[Indoor object tracking data]
■ ■ ■ ■ ■
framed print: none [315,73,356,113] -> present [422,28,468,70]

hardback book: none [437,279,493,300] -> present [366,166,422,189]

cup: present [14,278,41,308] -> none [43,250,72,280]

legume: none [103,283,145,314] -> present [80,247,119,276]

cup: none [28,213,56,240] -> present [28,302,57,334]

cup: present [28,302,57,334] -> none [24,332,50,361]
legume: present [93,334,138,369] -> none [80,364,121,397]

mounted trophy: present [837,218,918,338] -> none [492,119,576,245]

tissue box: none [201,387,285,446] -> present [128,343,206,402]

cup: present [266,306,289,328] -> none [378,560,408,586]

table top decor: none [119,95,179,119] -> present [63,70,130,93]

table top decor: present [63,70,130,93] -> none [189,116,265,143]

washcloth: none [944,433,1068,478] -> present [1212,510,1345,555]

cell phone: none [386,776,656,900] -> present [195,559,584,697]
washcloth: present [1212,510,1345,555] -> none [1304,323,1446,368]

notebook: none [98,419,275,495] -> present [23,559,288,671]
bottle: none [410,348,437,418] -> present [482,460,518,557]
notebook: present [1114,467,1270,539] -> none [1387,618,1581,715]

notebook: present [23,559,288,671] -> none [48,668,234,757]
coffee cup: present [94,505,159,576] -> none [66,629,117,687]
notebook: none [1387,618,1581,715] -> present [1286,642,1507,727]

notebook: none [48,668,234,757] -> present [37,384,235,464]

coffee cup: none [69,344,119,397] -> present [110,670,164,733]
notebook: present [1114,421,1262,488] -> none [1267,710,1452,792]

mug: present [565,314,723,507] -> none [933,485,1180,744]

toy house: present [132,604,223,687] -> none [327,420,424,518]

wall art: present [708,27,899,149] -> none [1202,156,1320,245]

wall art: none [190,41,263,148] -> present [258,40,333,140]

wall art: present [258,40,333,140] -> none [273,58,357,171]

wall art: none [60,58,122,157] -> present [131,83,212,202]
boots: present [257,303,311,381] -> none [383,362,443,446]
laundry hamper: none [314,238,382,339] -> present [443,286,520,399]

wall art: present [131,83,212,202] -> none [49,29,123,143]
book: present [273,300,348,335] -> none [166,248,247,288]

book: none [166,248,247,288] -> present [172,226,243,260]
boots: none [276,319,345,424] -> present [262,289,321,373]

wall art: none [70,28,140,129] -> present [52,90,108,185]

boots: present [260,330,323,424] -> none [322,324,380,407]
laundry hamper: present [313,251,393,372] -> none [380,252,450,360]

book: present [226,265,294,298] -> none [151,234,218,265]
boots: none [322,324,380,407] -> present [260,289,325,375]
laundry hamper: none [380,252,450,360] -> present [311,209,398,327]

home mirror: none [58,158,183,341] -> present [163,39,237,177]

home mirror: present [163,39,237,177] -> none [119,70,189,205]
■ ■ ■ ■ ■
### Assignment
What is needed is an exact copy of the entries from their first line down to the line with "cup: present [28,302,57,334]", that line included, and nothing beyond it.

### Final answer
framed print: none [315,73,356,113] -> present [422,28,468,70]

hardback book: none [437,279,493,300] -> present [366,166,422,189]

cup: present [14,278,41,308] -> none [43,250,72,280]

legume: none [103,283,145,314] -> present [80,247,119,276]

cup: none [28,213,56,240] -> present [28,302,57,334]

cup: present [28,302,57,334] -> none [24,332,50,361]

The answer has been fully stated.